**EXCERPT TO READ**:
# # # # #

# Essex & Suffolk Water



## Mark Webb (16 Nov 2011)

Is anyone successfully using Essex Water without dechlorinator?


----------



## Tom (16 Nov 2011)

I dechlorinate mine when I remember too


----------



## morefirejules08 (17 Dec 2011)

i'll probably get shot for this but i never use decholorinator when i do a water change, i havent done since i worked in an aquatic shop. we would never dechlorinate the water when changing shop tanks as it is purely uneconomical and i never saw any detrimental affect. oh and im in suffolk by the way


----------



## Mark Webb (18 Dec 2011)

morefirejules08 said:
			
		

> i'll probably get shot for this but i never use decholorinator when i do a water change, i havent done since i worked in an aquatic shop. we would never dechlorinate the water when changing shop tanks as it is purely uneconomical and i never saw any detrimental affect. oh and im in suffolk by the way




Interesting ....


----------



## chump54 (18 Dec 2011)

i'm in suffolk and dechlorinate my water... it smells very strongly of chlorine, and tastes like a swimming pool 

Chris


----------



## morefirejules08 (22 Dec 2011)

Where in suffolk? our water doesnt taste to bad out of the tap


----------



## awtong (5 Jan 2012)

I live in Suffolk and always dechlorinate just to be on the safe side.

Andy


----------



## mdhardy01 (5 Jan 2012)

*Essex & Suffolk Water*

I live in Essex
Sometimes do sometimes don't 
And I keep discus
Matt


Sent from my iPhone using Tapatalk


----------

# # # # #

**HOW TO COMPLETE THIS TASK**:
Condense the paragraph in the forum thread that begins "i'll probably get shot for this" into a short bulleted list that keeps its main facts. Work from the forum thread above and nothing else.

**EXTRACTED MATERIAL**:
# # # # #

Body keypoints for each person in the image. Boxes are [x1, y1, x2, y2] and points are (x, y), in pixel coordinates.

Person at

# # # # #

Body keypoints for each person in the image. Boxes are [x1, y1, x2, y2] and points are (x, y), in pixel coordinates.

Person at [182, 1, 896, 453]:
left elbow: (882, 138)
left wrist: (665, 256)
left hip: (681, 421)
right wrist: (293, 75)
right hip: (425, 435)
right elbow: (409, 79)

# # # # #

**ANSWER TO THE PROBLEM**:
- The poster never uses dechlorinator when doing a water change.
- They have not used it since working in an aquatic shop.
- The shop never dechlorinated water when changing its tanks because doing so was uneconomical.
- The poster never saw any harmful effect from skipping it.
- The poster lives in Suffolk.